By Zora Krisman - Posted on 24 November 2016

The student-led Strathclyde Business Network organised an event to discuss the recent political votes in the UK and US and their consequent fall-out. Student Zora Krisman highlights some of the key points made.

The UK electorate’s decision to vote ‘Brexit’ and the more recent US Election result which saw Donald Trump voted President were decisions which upset what most people thought would happen.

Since then there has been hot debate that the unexpected result of both votes might be a good thing – or indeed a bad thing! – with endless discussion in both mainstream and social media.

We are sure that the audience came prepared with deep interest in the Brexit and US Election session organised by Strathclyde Business Network on Tuesday, 15 November.
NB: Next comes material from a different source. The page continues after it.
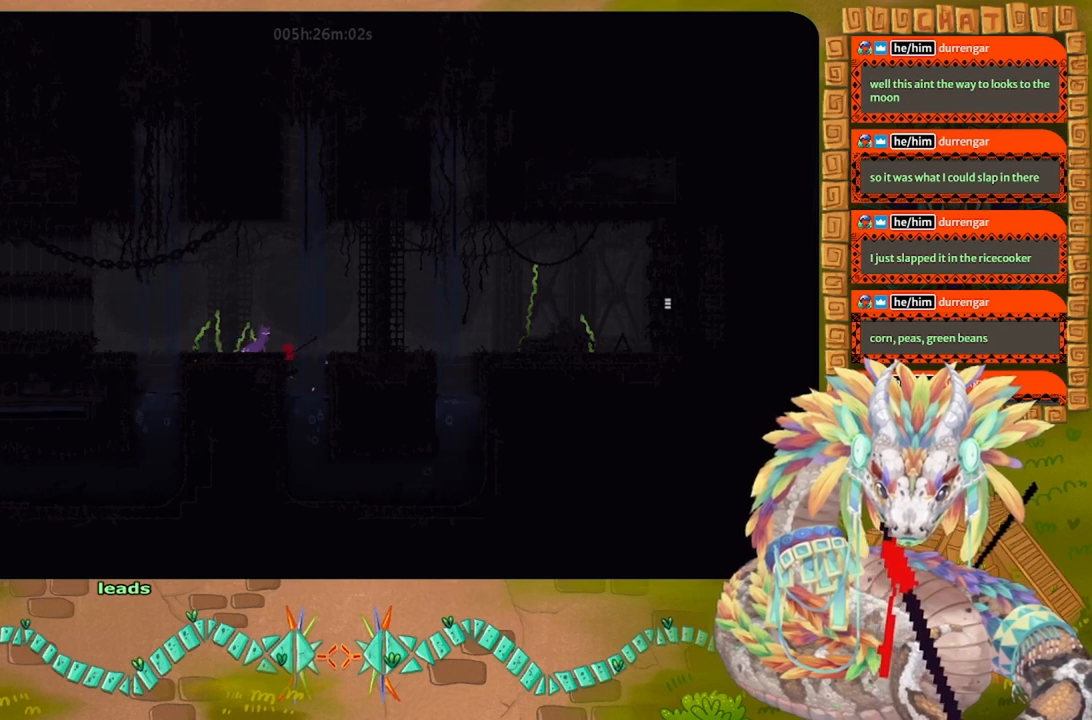
{"keys": ["left"], "events": [[233, "left", "down"]]}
We invited two experts in their fields for an insightful event which took the form of a one-hour Q&A session.

The first speaker, Tom Scotto, is a professor in Government and Politics who specialises in public opinion and voting behaviour at the University of Strathclyde, and the second speaker, Dr Graeme Roy, is a Director of the Fraser of Allander Institute, Strathclyde Business School, who has worked for the Scottish Government as an Economic Advisor.

Professor Scotto highlighted a good point about the similarity of three recent voting events – the UK 2015 National Elections, Brexit and the US Elections 2016 - which was that all of the results were seemingly unexpected.
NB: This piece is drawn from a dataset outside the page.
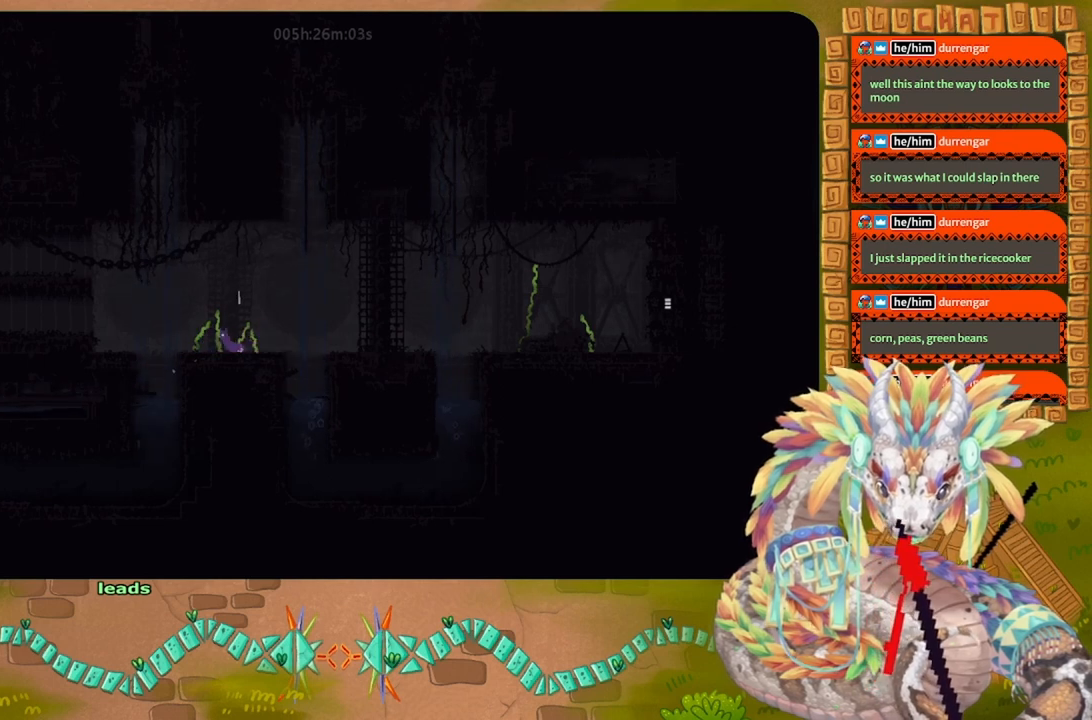
{"keys": ["g"], "events": [[133, "left", "up"], [400, "g", "down"]]}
The media played a massive role in shaping public opinion, but instead of being persuasive, the majority of voters went against what was ‘expected' of them. Most of us expected a victory on Hillary Clinton’s side in the US presidential election, but reality hit hard when Trump won. Voters picked Trump instead because they felt a sense of belonging to the party supporting him.  Additionally, if we look at the polls since 2013, Clinton had been losing momentum after each debate, pulling the public closer to the Republican. At the same time, the voting rates for 2016 US Election were the lowest since 1996. This leads to the speculation that a lot of people prefer to hang back and watch, rather than having their voices heard, which may have been a result of both candidates’ unpopularity – as the professor remarked.

Dr Graeme Roy mentioned a shorter-term outlook for Trump’s presidency on the economy: cutting tax, short-term growth, possible inflation, US fiscal deficit. For the long-term period he cited other issues: economic inequality, trade, immigration, foreign policy (commodity, oil prices, etc.), and climate change (US decision on economic condition/implications).

Regarding Brexit, Dr Roy said there was a lot of uncertainty and volatility surrounding it, which will have a significant impact on the business industry, particularly the ability of small companies to cope with the changes. It is important for them to continue focusing on their long-term vision, but also to create flexibility for the post-Brexit period, for which preparation has generally been severely lacking. One opportunity for these enterprises to grow would be to target a larger market in the home country or find opportunities beyond the EU in other markets, such as China and South America.

Ultimately, both Brexit and the US Elections have caused short-term uncertainty on the economic, environment and long-term challenges for various industries to consider within both internal and external business environments.